**DADOS A UTILIZAR:**
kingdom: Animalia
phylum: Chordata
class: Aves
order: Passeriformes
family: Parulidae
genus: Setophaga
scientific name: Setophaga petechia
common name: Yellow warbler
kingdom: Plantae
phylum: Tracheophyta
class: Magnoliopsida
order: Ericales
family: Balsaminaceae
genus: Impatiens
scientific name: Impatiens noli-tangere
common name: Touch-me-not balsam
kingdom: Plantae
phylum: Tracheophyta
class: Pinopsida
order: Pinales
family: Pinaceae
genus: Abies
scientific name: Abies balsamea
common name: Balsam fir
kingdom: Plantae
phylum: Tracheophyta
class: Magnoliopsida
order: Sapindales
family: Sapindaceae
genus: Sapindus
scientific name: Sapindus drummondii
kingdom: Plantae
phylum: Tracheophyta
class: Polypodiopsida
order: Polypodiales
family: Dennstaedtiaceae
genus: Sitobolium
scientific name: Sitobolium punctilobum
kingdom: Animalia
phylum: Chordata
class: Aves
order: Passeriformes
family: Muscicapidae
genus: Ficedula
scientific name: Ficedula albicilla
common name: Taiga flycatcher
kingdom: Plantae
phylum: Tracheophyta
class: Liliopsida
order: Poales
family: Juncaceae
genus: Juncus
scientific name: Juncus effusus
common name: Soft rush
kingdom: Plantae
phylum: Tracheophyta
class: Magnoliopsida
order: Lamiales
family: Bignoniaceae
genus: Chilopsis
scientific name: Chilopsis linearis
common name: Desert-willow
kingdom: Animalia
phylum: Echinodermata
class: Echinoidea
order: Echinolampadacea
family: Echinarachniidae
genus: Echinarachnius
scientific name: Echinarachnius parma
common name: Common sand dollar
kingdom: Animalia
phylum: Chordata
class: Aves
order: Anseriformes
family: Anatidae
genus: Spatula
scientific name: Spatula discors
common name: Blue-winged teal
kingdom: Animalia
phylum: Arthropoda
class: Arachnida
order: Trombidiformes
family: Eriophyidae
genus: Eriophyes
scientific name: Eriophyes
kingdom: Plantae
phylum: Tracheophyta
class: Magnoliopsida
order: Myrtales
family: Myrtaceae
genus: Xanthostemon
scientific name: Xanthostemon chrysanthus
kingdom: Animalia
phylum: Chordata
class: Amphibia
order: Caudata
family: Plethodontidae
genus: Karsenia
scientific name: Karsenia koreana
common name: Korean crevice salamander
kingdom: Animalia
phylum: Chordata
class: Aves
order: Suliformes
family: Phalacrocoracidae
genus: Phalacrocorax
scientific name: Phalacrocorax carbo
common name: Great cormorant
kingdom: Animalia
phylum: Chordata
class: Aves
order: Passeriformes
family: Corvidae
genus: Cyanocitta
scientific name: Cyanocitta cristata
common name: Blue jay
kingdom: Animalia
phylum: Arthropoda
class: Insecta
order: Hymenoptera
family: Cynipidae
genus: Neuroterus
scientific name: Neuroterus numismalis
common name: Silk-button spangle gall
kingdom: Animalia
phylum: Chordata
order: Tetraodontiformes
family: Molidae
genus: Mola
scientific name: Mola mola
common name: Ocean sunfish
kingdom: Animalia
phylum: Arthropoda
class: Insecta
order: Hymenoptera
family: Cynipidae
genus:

**REQUISITOS DA TAREFA:** Extraia todas as linhas dos dados acima, do começo ao fim, e reproduza-as sem nenhuma alteração.

**RESPOSTA À TAREFA:**
kingdom: Animalia
phylum: Chordata
class: Aves
order: Passeriformes
family: Parulidae
genus: Setophaga
scientific name: Setophaga petechia
common name: Yellow warbler
kingdom: Plantae
phylum: Tracheophyta
class: Magnoliopsida
order: Ericales
family: Balsaminaceae
genus: Impatiens
scientific name: Impatiens noli-tangere
common name: Touch-me-not balsam
kingdom: Plantae
phylum: Tracheophyta
class: Pinopsida
order: Pinales
family: Pinaceae
genus: Abies
scientific name: Abies balsamea
common name: Balsam fir
kingdom: Plantae
phylum: Tracheophyta
class: Magnoliopsida
order: Sapindales
family: Sapindaceae
genus: Sapindus
scientific name: Sapindus drummondii
kingdom: Plantae
phylum: Tracheophyta
class: Polypodiopsida
order: Polypodiales
family: Dennstaedtiaceae
genus: Sitobolium
scientific name: Sitobolium punctilobum
kingdom: Animalia
phylum: Chordata
class: Aves
order: Passeriformes
family: Muscicapidae
genus: Ficedula
scientific name: Ficedula albicilla
common name: Taiga flycatcher
kingdom: Plantae
phylum: Tracheophyta
class: Liliopsida
order: Poales
family: Juncaceae
genus: Juncus
scientific name: Juncus effusus
common name: Soft rush
kingdom: Plantae
phylum: Tracheophyta
class: Magnoliopsida
order: Lamiales
family: Bignoniaceae
genus: Chilopsis
scientific name: Chilopsis linearis
common name: Desert-willow
kingdom: Animalia
phylum: Echinodermata
class: Echinoidea
order: Echinolampadacea
family: Echinarachniidae
genus: Echinarachnius
scientific name: Echinarachnius parma
common name: Common sand dollar
kingdom: Animalia
phylum: Chordata
class: Aves
order: Anseriformes
family: Anatidae
genus: Spatula
scientific name: Spatula discors
common name: Blue-winged teal
kingdom: Animalia
phylum: Arthropoda
class: Arachnida
order: Trombidiformes
family: Eriophyidae
genus: Eriophyes
scientific name: Eriophyes
kingdom: Plantae
phylum: Tracheophyta
class: Magnoliopsida
order: Myrtales
family: Myrtaceae
genus: Xanthostemon
scientific name: Xanthostemon chrysanthus
kingdom: Animalia
phylum: Chordata
class: Amphibia
order: Caudata
family: Plethodontidae
genus: Karsenia
scientific name: Karsenia koreana
common name: Korean crevice salamander
kingdom: Animalia
phylum: Chordata
class: Aves
order: Suliformes
family: Phalacrocoracidae
genus: Phalacrocorax
scientific name: Phalacrocorax carbo
common name: Great cormorant
kingdom: Animalia
phylum: Chordata
class: Aves
order: Passeriformes
family: Corvidae
genus: Cyanocitta
scientific name: Cyanocitta cristata
common name: Blue jay
kingdom: Animalia
phylum: Arthropoda
class: Insecta
order: Hymenoptera
family: Cynipidae
genus: Neuroterus
scientific name: Neuroterus numismalis
common name: Silk-button spangle gall
kingdom: Animalia
phylum: Chordata
order: Tetraodontiformes
family: Molidae
genus: Mola
scientific name: Mola mola
common name: Ocean sunfish
kingdom: Animalia
phylum: Arthropoda
class: Insecta
order: Hymenoptera
family: Cynipidae
genus:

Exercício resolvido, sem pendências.